■ Excerpt to read
Content starts
The alligator gar disappeared from most states in the 1900s after extensive extermination efforts but is now being reintroduced as competition for the invasive carp, which can grow as large as four-feet long and 100 pounds, and have displaced native fish species from the Gulf of Mexico to the Great Lakes.

“What else is going to be able to eat those monster carp?” said Allyse Ferrara, an alligator gar expert at Nicholls State University in Thibodaux, Louisiana, where the toothy, prehistoric species still can be found.

“We haven’t found any other way to control them,” she said, according to the Associated Press.

Marine scientists at the U.S. Fish and Wildlife Service in Tupelo, Miss., for example, have been capturing alligator gar from freshwater rivers and lakes to lay and fertilize eggs at hatcheries to raise a new generation of the fish, and then returning them to the wild.

The fish was previously regarded as a threat to sport fishing that needed to be eliminated, and largely was, from Illinois to Tennessee, the AP said.

The fish, the second-largest U.S. freshwater fish, has a head like an alligator and two rows of needle-like fish, and can grow as long as eight-feet.

The largest alligator gar on record was 8 1/2-feet long and weighed 327 pounds.
Content ends
■ Information
Content starts
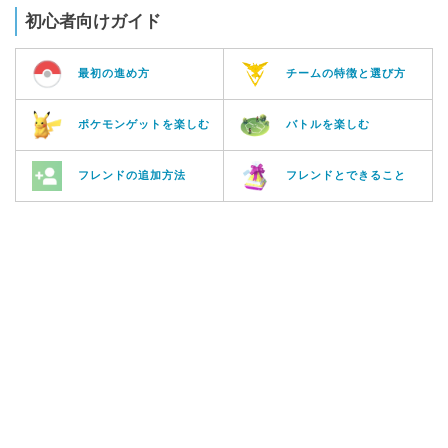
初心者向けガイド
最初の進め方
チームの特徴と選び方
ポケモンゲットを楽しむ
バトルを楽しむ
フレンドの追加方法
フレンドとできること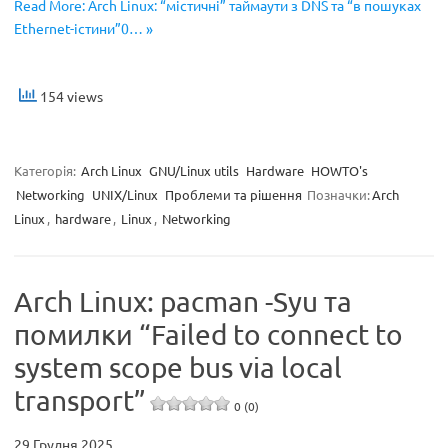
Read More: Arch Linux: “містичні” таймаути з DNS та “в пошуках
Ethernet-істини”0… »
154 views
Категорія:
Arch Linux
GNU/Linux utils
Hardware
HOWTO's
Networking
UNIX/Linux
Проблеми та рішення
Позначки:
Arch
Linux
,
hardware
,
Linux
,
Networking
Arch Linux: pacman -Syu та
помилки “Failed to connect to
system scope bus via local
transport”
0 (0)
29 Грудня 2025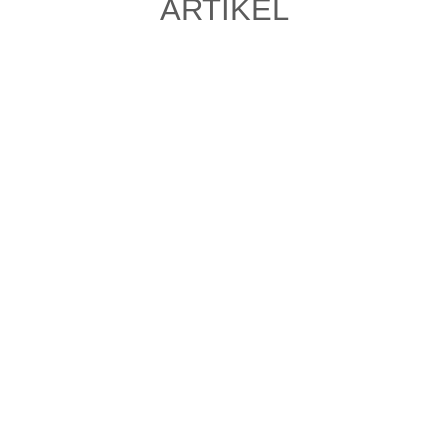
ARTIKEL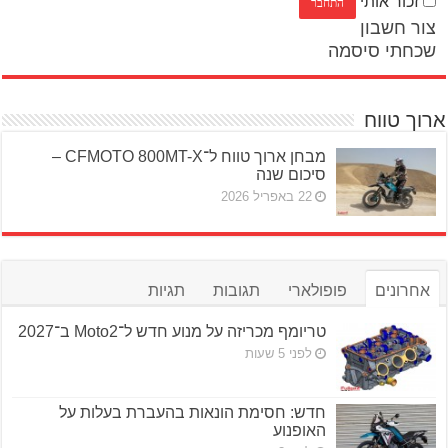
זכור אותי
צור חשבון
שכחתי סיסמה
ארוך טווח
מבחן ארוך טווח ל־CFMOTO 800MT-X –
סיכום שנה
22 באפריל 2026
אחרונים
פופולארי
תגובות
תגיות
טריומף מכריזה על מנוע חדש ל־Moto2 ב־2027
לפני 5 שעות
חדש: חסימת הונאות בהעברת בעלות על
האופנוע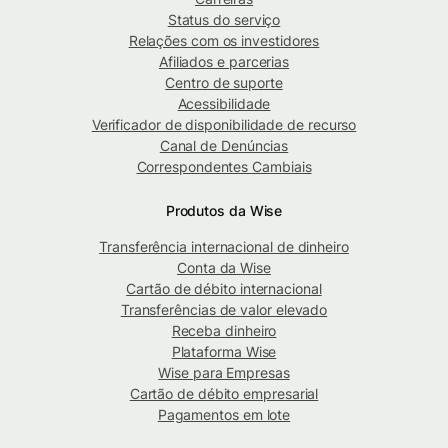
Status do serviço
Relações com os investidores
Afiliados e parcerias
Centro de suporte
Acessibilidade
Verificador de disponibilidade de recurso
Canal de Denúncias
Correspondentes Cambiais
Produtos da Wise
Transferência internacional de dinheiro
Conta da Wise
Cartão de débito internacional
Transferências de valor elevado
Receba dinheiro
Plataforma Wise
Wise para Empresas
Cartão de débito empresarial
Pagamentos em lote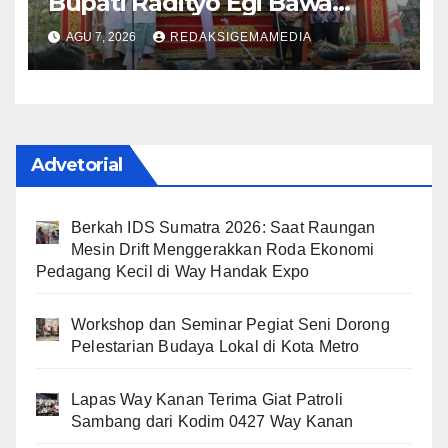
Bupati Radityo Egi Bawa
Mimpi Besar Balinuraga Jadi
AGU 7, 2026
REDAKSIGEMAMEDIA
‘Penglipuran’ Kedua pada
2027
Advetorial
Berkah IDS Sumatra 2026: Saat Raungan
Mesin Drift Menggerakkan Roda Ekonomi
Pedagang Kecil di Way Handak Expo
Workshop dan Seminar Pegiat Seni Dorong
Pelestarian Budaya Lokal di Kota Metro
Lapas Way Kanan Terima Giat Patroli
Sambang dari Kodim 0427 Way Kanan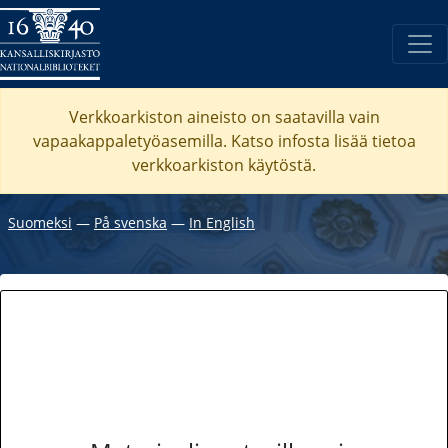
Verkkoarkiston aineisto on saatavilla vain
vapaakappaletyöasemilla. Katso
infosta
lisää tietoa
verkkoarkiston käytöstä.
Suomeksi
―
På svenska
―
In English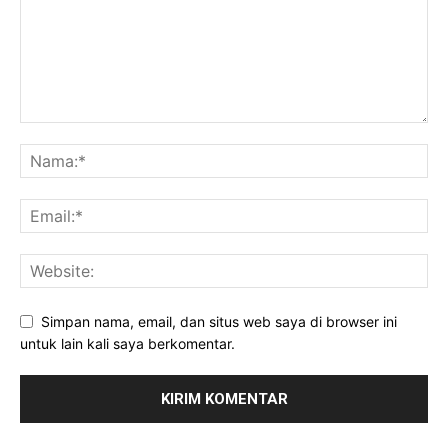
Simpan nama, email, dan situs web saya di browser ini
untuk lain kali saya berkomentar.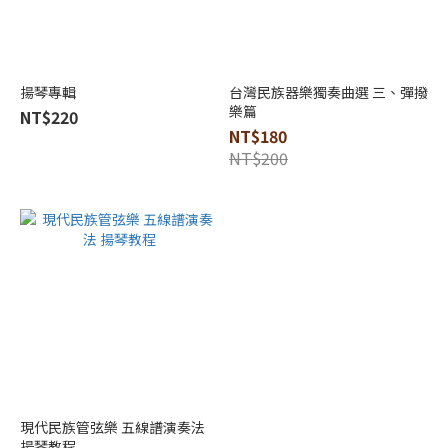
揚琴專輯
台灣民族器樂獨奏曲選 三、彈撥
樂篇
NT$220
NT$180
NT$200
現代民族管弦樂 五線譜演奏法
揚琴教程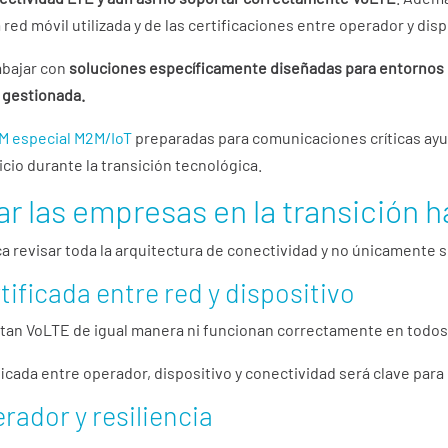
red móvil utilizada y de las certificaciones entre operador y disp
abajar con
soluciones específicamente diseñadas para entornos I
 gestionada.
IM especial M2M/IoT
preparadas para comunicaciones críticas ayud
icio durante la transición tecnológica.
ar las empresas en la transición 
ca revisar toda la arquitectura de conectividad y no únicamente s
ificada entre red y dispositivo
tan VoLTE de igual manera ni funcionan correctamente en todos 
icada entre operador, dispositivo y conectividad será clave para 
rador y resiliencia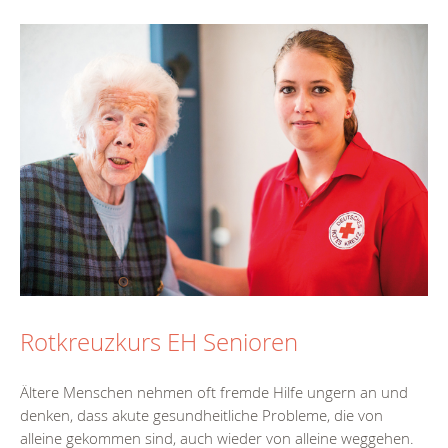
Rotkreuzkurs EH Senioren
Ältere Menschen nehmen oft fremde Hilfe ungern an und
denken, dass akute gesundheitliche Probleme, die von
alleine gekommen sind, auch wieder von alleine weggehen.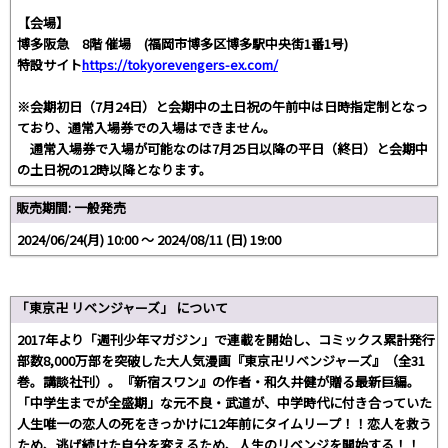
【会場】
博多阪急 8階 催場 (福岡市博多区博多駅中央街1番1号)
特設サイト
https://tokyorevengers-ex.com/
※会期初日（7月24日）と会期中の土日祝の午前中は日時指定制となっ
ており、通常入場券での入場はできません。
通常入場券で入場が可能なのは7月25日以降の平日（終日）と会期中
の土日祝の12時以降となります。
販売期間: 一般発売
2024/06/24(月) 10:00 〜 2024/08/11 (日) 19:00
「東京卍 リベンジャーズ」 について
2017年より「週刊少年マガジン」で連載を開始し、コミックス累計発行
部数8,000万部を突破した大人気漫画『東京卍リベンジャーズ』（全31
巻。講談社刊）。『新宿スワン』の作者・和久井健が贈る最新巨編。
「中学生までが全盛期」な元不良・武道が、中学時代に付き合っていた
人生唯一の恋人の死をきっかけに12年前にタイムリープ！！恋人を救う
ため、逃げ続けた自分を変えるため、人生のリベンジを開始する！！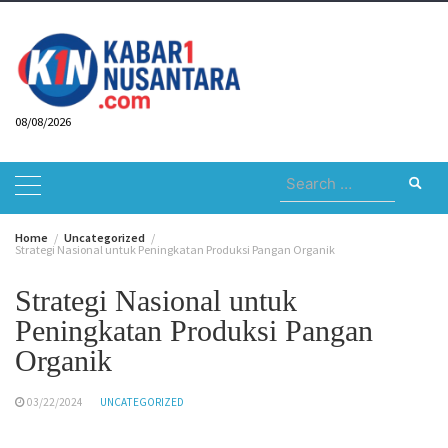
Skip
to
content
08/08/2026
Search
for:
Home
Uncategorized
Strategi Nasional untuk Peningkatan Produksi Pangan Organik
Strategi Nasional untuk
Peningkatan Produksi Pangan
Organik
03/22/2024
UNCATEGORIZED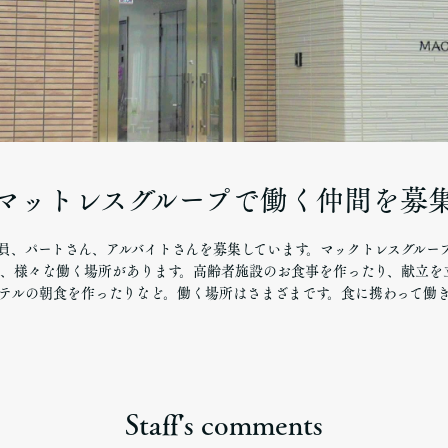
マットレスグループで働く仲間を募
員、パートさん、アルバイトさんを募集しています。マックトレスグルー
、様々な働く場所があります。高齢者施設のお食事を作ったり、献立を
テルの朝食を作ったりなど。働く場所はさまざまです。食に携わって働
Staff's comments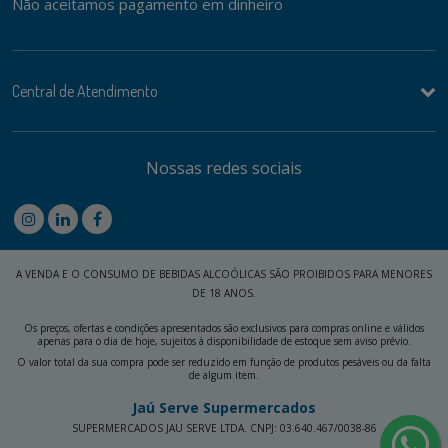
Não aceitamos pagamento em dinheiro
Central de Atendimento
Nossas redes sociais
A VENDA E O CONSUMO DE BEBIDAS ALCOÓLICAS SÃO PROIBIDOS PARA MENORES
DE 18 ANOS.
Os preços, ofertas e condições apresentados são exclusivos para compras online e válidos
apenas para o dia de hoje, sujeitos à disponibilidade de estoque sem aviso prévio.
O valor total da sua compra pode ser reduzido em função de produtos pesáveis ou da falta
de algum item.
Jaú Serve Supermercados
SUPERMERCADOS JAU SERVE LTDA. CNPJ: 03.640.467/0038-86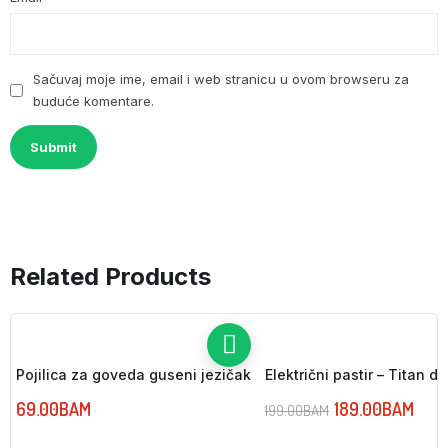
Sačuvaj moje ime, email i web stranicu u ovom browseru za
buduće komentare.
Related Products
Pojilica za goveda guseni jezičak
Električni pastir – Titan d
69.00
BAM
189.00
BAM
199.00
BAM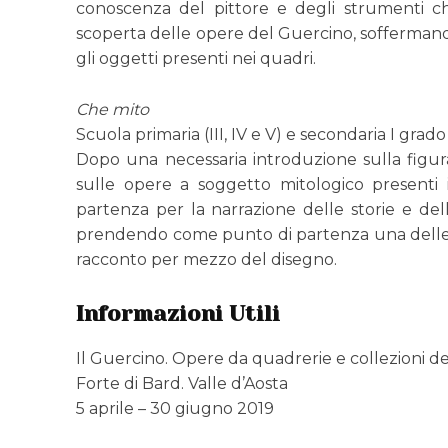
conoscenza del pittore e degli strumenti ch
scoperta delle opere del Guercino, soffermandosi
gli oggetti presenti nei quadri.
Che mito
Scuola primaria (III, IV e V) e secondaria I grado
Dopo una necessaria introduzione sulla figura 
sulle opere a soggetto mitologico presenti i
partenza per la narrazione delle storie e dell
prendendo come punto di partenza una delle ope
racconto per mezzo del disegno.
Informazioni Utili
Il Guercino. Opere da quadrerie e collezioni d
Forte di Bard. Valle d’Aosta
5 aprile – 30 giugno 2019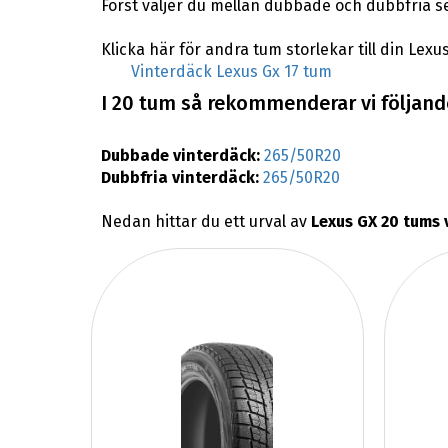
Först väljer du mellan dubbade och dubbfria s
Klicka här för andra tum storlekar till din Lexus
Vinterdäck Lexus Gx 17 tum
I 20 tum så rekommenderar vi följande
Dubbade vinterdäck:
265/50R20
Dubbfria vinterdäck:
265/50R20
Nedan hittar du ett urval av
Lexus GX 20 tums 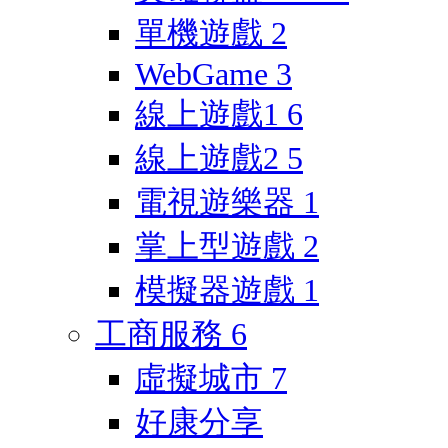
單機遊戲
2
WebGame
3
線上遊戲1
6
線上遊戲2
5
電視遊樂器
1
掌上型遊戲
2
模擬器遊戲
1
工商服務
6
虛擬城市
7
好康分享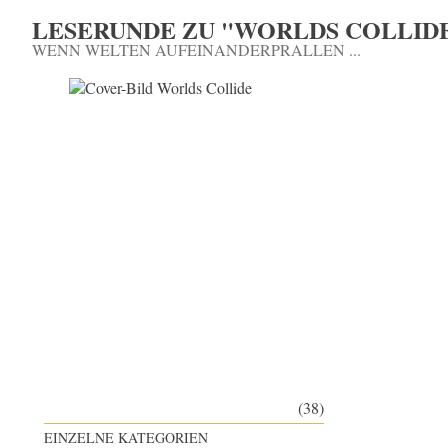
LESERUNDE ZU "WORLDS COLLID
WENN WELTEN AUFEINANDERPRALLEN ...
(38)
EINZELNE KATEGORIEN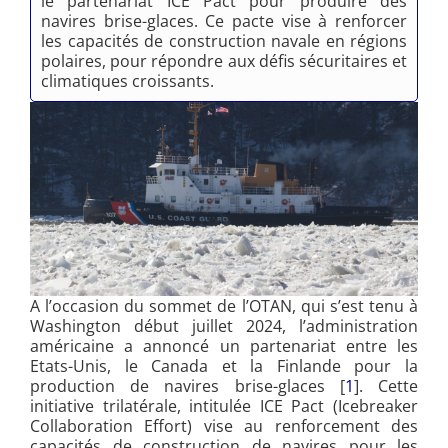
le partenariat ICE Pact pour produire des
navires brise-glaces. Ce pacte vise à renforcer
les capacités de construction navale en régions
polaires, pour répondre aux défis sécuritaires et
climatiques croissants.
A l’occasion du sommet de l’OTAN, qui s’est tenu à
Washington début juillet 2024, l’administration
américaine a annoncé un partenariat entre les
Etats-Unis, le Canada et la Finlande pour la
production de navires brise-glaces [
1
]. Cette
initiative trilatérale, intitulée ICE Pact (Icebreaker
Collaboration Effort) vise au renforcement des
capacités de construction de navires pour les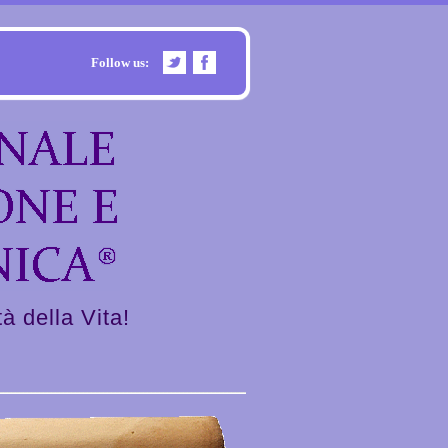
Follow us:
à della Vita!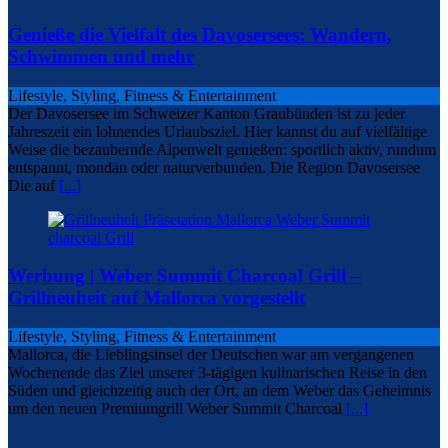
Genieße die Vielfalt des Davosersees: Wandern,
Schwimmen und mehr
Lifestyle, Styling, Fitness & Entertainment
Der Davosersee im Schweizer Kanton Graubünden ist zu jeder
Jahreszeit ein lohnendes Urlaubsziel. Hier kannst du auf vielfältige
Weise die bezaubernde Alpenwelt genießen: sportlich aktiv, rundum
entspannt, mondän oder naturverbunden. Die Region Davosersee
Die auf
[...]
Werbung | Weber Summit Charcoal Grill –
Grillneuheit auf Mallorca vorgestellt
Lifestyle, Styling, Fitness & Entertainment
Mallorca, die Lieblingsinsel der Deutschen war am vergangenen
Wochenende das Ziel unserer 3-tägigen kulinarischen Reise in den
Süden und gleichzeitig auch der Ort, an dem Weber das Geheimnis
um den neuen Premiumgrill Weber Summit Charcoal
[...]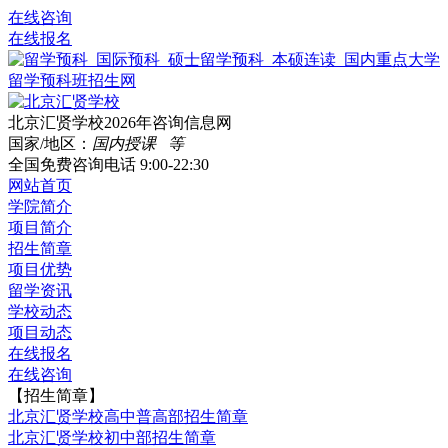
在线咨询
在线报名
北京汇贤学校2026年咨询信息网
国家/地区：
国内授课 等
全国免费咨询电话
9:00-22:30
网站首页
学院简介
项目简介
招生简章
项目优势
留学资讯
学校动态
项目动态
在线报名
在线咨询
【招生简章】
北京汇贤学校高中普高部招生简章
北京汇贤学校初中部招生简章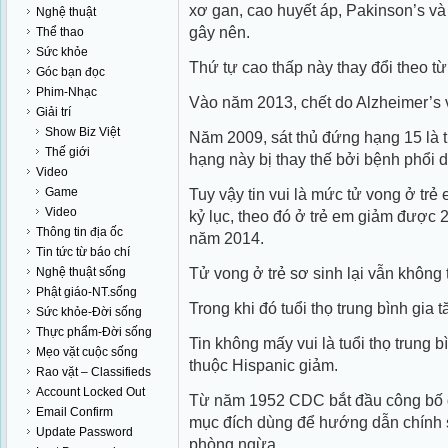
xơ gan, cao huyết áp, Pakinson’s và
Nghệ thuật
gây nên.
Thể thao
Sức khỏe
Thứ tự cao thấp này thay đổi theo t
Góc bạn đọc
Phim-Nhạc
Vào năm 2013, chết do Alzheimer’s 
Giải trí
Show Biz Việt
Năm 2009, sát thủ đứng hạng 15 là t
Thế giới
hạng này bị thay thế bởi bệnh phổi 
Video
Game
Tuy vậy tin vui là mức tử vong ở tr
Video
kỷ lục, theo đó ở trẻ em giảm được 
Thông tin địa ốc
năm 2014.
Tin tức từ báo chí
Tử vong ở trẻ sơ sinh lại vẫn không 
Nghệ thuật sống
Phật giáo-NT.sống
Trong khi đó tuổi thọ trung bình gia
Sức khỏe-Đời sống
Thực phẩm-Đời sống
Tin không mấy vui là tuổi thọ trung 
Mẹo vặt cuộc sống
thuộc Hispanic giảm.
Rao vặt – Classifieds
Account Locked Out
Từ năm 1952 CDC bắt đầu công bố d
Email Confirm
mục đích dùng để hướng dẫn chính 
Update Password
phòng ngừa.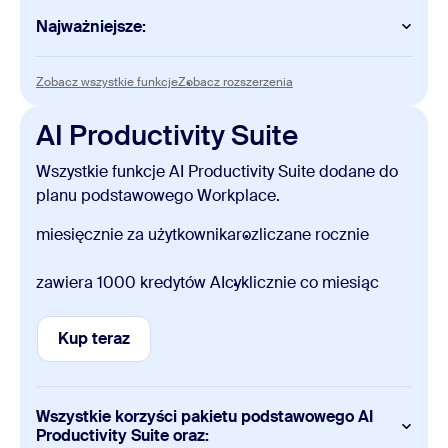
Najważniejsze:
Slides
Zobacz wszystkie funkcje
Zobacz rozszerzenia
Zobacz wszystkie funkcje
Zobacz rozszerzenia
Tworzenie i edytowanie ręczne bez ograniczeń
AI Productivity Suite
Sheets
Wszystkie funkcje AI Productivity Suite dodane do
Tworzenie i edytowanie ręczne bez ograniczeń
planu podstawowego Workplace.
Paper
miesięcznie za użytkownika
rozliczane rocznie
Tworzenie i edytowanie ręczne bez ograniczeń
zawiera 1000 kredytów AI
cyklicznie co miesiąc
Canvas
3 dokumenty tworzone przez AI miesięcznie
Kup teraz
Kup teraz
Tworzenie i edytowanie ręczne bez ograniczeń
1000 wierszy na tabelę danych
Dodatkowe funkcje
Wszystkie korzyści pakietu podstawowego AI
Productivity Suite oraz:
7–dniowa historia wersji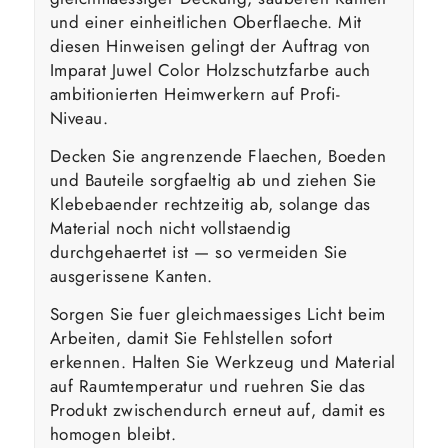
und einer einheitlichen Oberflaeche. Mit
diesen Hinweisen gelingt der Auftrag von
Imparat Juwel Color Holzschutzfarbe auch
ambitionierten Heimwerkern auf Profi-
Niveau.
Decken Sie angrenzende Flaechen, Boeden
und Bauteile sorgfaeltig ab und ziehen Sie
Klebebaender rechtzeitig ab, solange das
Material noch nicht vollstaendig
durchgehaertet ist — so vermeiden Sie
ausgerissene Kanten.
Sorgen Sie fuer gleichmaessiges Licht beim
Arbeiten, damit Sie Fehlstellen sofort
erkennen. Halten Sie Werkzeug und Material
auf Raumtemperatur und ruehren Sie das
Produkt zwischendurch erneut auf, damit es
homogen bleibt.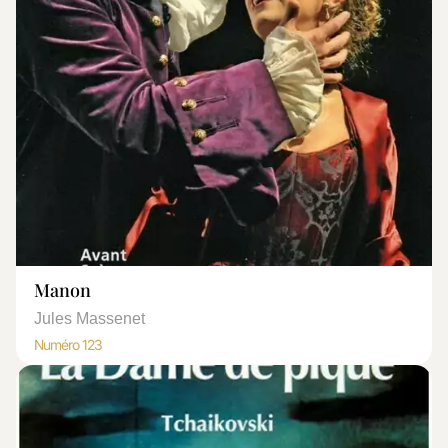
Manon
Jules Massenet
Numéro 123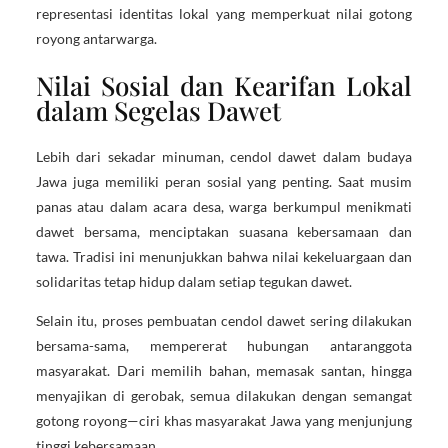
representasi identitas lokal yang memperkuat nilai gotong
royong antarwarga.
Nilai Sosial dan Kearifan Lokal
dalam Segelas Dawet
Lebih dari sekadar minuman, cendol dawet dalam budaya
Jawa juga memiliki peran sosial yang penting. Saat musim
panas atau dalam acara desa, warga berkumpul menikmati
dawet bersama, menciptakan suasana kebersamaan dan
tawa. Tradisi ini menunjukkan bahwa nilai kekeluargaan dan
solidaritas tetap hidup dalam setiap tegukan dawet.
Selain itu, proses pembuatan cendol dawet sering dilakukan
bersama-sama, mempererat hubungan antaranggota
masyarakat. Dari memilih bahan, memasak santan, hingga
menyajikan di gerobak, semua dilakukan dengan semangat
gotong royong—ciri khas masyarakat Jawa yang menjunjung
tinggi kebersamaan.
Content ends
■ Exercise A
List every U.S. state named in the alligator gar text.
■ Exercise B
Answer these questions from the alligator gar text.
(i) How many pounds can the invasive carp weigh?
(ii) At which university is Allyse Ferrara an alligator gar expert?
(iii) How much did the largest alligator gar on record weigh?

■ Task output A
Louisiana
Mississippi (given as "Miss.")
Illinois
Tennessee

■ Task output B
(i) As much as 100 pounds.
(ii) Nicholls State University in Thibodaux, Louisiana.
(iii) 327 pounds.